━━━━━ Material to process ━━━━━

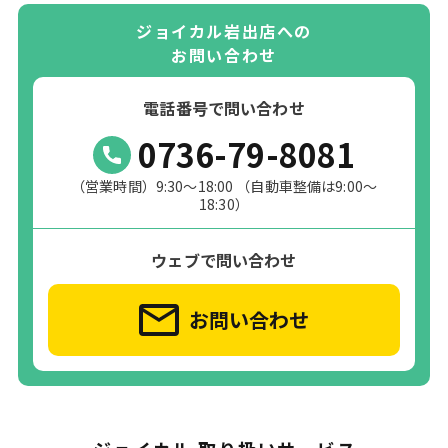
ジョイカル岩出店への
お問い合わせ
電話番号で問い合わせ
0736-79-8081
（営業時間）9:30～18:00 （自動車整備は9:00～
18:30）
ウェブで問い合わせ
お問い合わせ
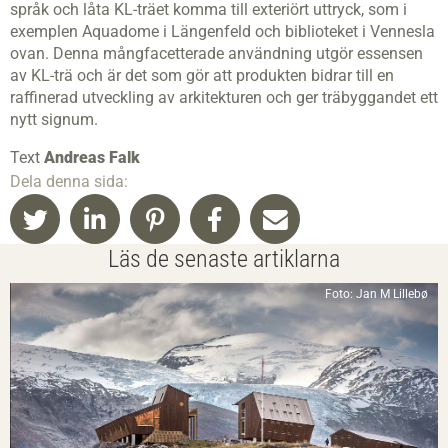
språk och låta KL-träet komma till exteriört uttryck, som i
exemplen Aquadome i Längenfeld och biblioteket i Vennesla
ovan. Denna mångfacetterade användning utgör essensen
av KL-trä och är det som gör att produkten bidrar till en
raffinerad utveckling av arkitekturen och ger träbyggandet ett
nytt signum.
Text
Andreas Falk
Dela denna sida:
Läs de senaste artiklarna
Foto: Jan M Lillebø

━━━━━

● **What the exercise asks**:
Could the entries above be retyped exactly, with the pictures left out?

● **Response area**:
ジョイカル岩出店への
お問い合わせ
電話番号で問い合わせ
0736-79-8081
（営業時間）9:30～18:00 （自動車整備は9:00～
18:30）
ウェブで問い合わせ
お問い合わせ
språk och låta KL-träet komma till exteriört uttryck, som i
exemplen Aquadome i Längenfeld och biblioteket i Vennesla
ovan. Denna mångfacetterade användning utgör essensen
av KL-trä och är det som gör att produkten bidrar till en
raffinerad utveckling av arkitekturen och ger träbyggandet ett
nytt signum.
Text
Andreas Falk
Dela denna sida:
Läs de senaste artiklarna
Foto: Jan M Lillebø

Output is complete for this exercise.